Michigan celebrates National Championship with parade and Crisler Center ceremony

Crowds flooded the sidewalks of State Street down to Yost Ice Arena. Players in the beds of pickup trucks popped confetti, threw footballs with students on the porch of their houses, signed paraphernalia thrown their way, and danced with fans lined up just feet away. Dusty May and all the coaches rode in their cars and the Michigan Marching Band wrapped things up from a fire truck.

The parade from South U to Yost Ice Arena was just the latest in celebrations for the 2026 National Championship-winning Michigan men’s basketball team. And immediately following, the Wolverines concluded the party by raising three banners into the rafters of Crisler Center around a full crowd — a Big Ten Championship banner, the program’s first Final Four banner since 2018, and the second National Championship banner to accompany a once lonely 1989 banner.

“Anytime you have a group come together, and you feel like they gave you so much more than you could ever give them, it just melts you because these guys did it for each other,” May said at the celebration in Crisler Center. “They did it for the staff, they did it for all of you, and they did it for all the right reasons, with class, with great effort, and support for each other. That’s all you can ask for as a coach.”

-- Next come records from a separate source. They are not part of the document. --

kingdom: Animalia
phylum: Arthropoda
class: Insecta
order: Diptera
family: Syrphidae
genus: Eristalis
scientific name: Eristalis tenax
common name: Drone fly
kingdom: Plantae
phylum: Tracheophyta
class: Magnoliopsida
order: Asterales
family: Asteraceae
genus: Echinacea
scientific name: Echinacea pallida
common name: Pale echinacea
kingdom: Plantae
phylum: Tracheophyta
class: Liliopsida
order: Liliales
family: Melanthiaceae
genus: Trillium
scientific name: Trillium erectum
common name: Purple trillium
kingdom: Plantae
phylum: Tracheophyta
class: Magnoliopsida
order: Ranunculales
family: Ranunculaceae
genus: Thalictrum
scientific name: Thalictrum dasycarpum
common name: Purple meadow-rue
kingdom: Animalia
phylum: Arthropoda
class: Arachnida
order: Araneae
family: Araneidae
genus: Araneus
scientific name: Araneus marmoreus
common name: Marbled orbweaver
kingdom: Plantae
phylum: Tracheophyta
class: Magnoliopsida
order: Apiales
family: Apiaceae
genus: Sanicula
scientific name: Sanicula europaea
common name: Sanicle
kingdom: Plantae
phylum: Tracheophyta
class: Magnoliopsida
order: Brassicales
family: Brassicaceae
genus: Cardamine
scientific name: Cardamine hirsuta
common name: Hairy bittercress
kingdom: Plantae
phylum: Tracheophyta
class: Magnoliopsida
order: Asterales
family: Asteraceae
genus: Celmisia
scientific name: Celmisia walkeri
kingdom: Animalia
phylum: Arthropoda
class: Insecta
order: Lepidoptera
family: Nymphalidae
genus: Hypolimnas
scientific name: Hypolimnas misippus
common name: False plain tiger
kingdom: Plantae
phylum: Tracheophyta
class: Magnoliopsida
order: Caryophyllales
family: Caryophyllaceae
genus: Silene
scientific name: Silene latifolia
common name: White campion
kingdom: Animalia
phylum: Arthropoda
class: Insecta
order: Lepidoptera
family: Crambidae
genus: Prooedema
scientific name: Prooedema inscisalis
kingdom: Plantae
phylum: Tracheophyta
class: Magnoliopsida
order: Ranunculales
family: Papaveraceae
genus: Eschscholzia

That common message rang throughout the celebration — one of constant support, teamwork, and unselfishness.

“They completely turned my confidence around,” Elliot Cadeau said. “Coming into this season, it was at an all-time low. And the guys behind me completely changed that for me.

“It’s just the guys behind,” Roddy Gayle Jr. said when asked what led to March Roddy and April Roddy. “The support that they’ve given me throughout the course of the season, props to those guys, I feel like I’m forever indebted.”

“The type of person that was first and foremost, his mindset as a coach, and then the staff that he recruited in and hired, it was just amazing people across the board and I knew I need to be a part of this,” Nimari Burnett said about staying at Michigan after the 8-24 season.

“I can’t even begin to describe what the block M means to me and how much it’s given me, both on the floor and off the floor,” Will Tschetter said. “I’ve met my best friends at this school. I’ve gotten two degrees from this school. It’s the least that I can do to, you know, sacrifice a few shots and some minutes for us to be able to hang three banners.”